You're talking about the Paleolithic Era, when we lived in small extended-family units. Everyone had known, trusted and cared for everyone else since birth. We are a pack-social species and our pack-social instinct served us very well in those days.
Of course hunter-gatherers never have a food surplus so they're always one bad year away from a famine. So the down side of our instinctive Paleolithic morality was that we regarded other clans as competitors for scarce resources. If they intruded on our precious territory violence was likely.
The Agricultural Revolution allowed us to grow our own food, requiring us to build permanent settlements. Economies of scale and division of labor made it attractive to invite other clans to live with us, but this required overriding our instincts and learning to live in harmony and cooperation with people we hadn't known intimately from birth.

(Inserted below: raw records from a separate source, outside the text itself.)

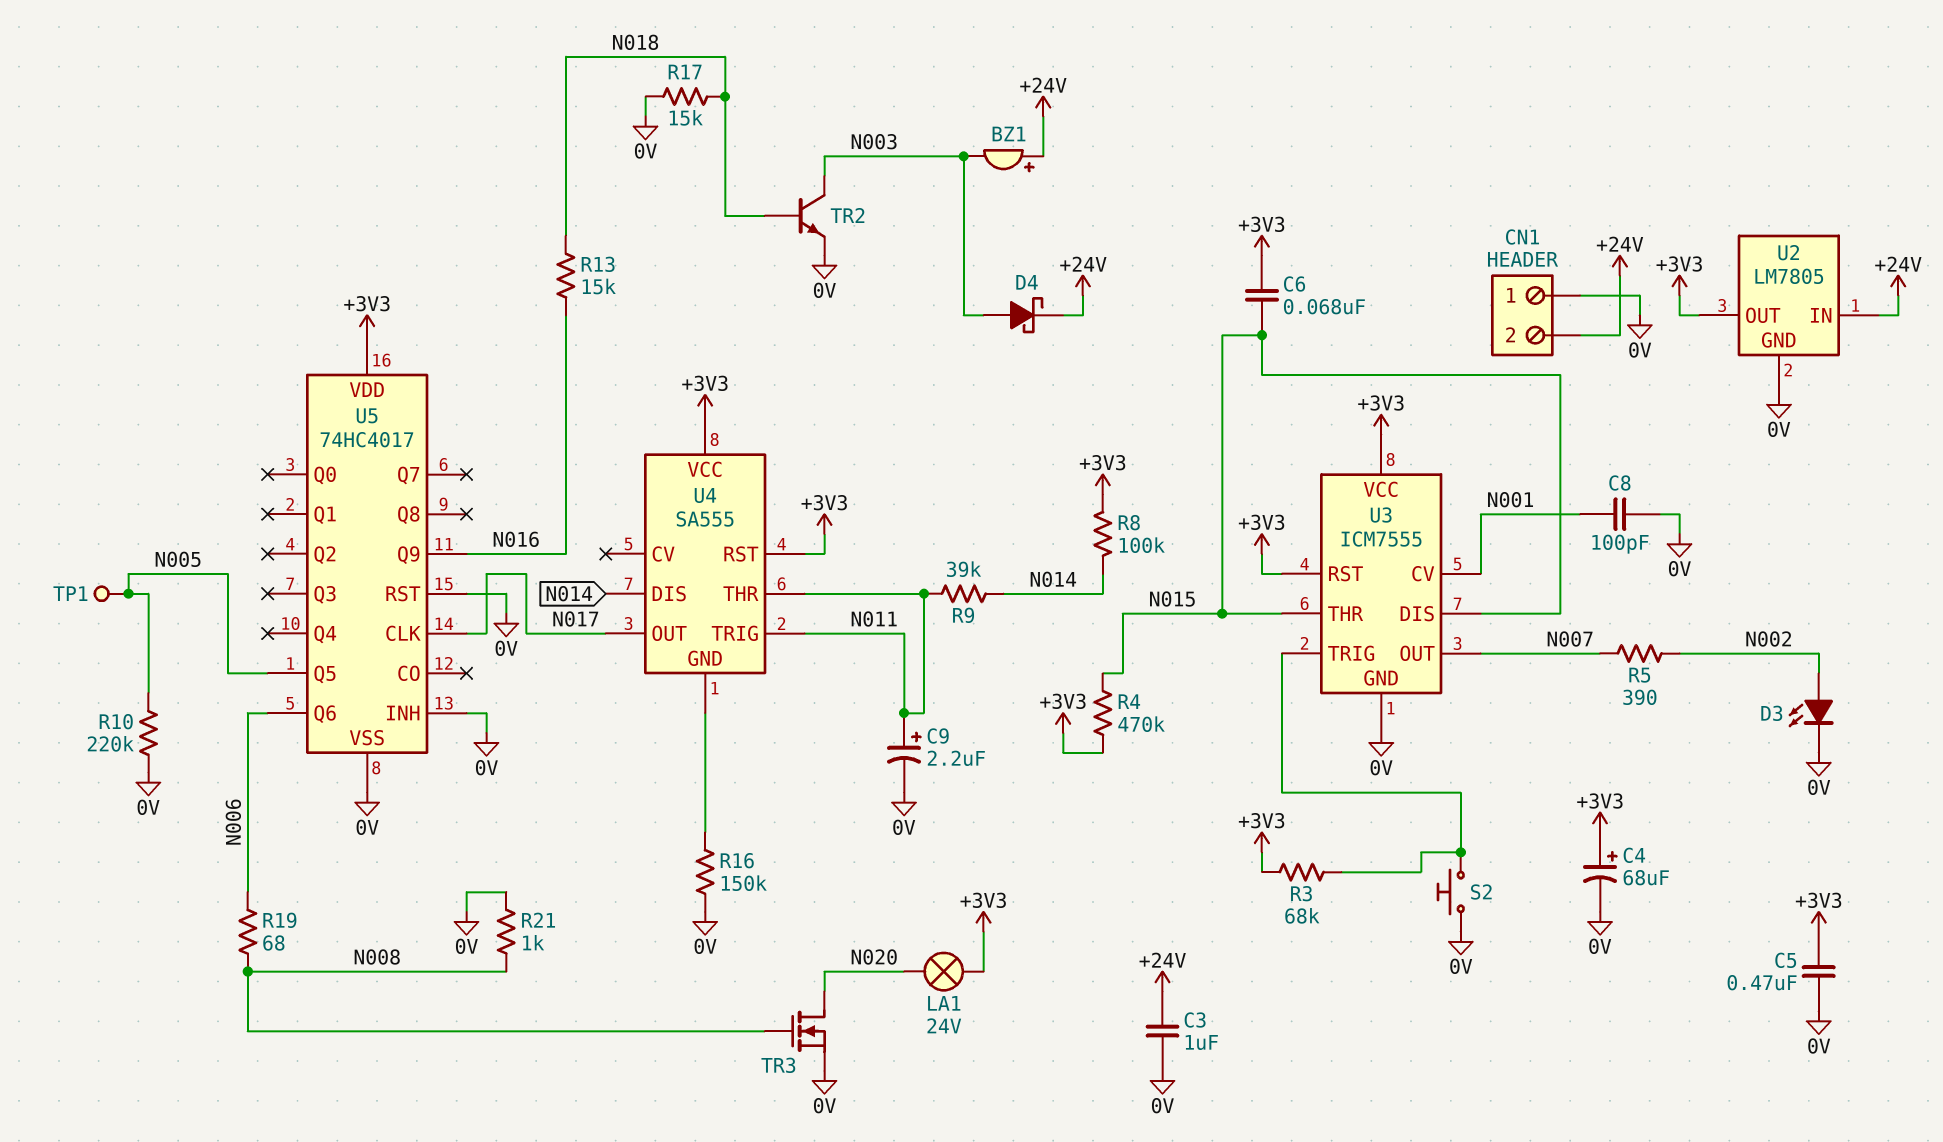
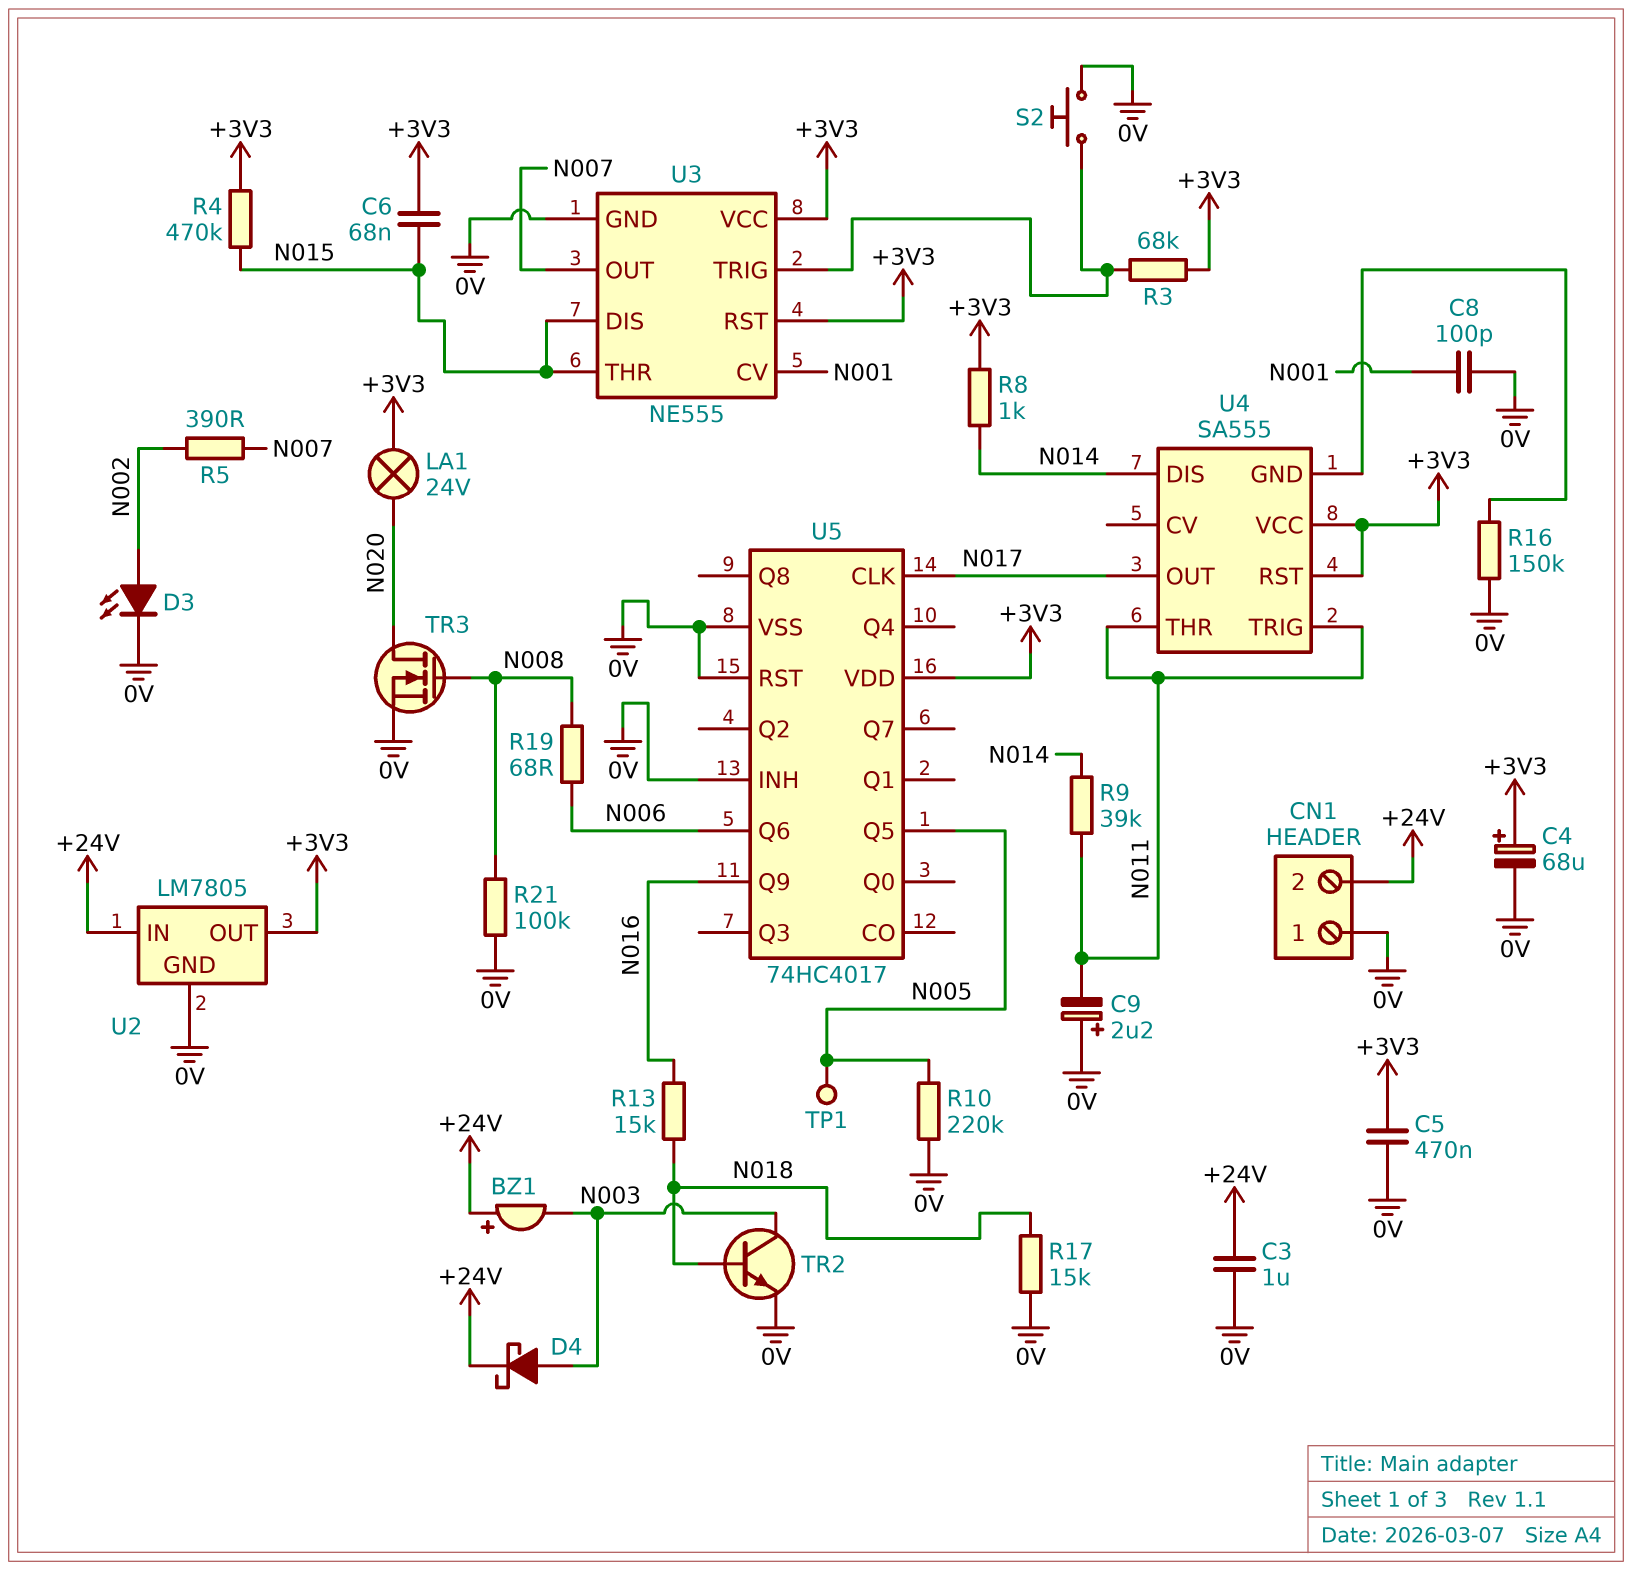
C9: 2.2uF (plus N011, minus 0V) -> 2.2uF (plus 0V, minus N011)
R8: 100k (+3V3, N014) -> 1k (+3V3, N014)
R21: 1k (0V, N008) -> 100k (0V, N008)
U3: ICM7555 -> NE555

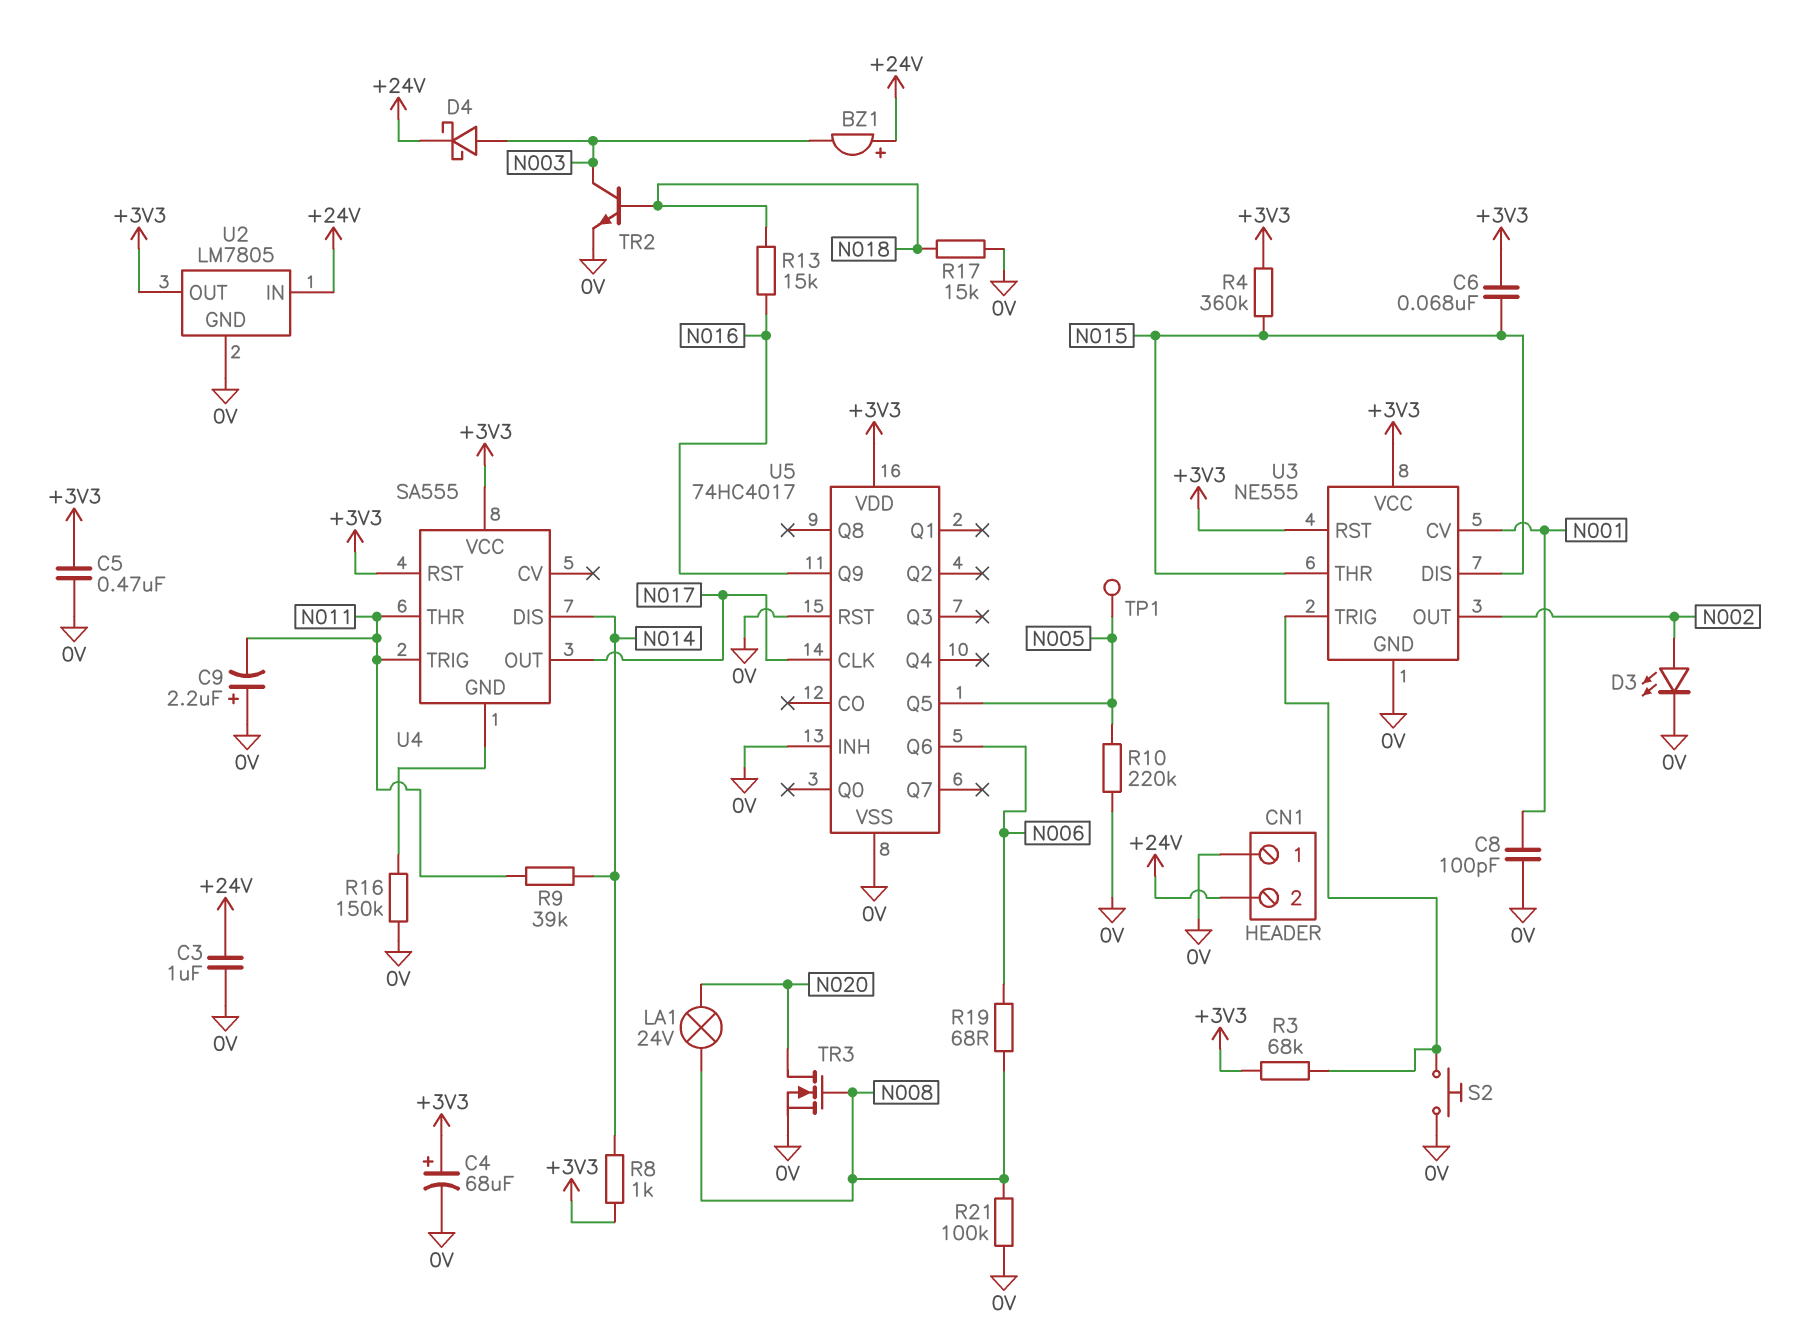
LA1: lamp 24V (+3V3, N020) -> lamp 24V (N008, N020)
R4: 470k (+3V3, N015) -> 360k (+3V3, N015)
R5: 390 (N002, N007) -> none
U3 pin OUT: N007 -> N002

Civilization took this one step further. Building cities with trading networks resulted in a bounty of food as well as man-made artifacts like furniture, pottery, clothing, musical instruments and works of art. But it required us to live in harmony and cooperation with strangers. This goes completely against our instincts. To help us deal with this unnatural way of life, we developed many new institutions such as laws and a social hierarchy, which evolved into government, and many new technologies such as money and recordkeeping, which evolved into written language. This imposed order on us, making us, artificially, herd-social instead of pack social: treating anonymous strangers with a minimal level of respect
But all of this happened in a mere twelve thousand years, and this is not enough time for a species with a 15-25 year breeding cycle to evolve new instincts to adapt to it. We're not bacteria, who go through several generations in a day and whose evolution can keep pace with their environment. Deep down inside, we're all still cavemen, regarding strangers with suspicion rather than love and harmony. The proof of this is that every so often one of us reverts; his stifled inner caveman rebels and strikes out, committing an act that would have been natural and survival-oriented in the Paleolithic Era, but today is regarded as anti-social, or downright criminal. Occasionally, encouraged by the Stone Age religions that are still among us with their "we're better than everybody else" mandate directly from their gods, entire communities of humans rise up in violent confrontation with their neighbors, overwhelming these institutions of imposed harmony. If you're concerned about prostitution, how do you feel about war?
You're going to have to give our species another ten thousand years or more, before our instincts evolve to keep up with our new social organization. In the meantime we absolutely need all of these artificial buttresses that keep civilization running, such as money and laws.
Of course civilization, this artificial super-organism we have created, of which we are the cells, evolves at a much faster rate than biological organisms. By the time we've outgrown our inner cavemen, our social structure will be way ahead of us and we'll still need artificial constraints to live within it.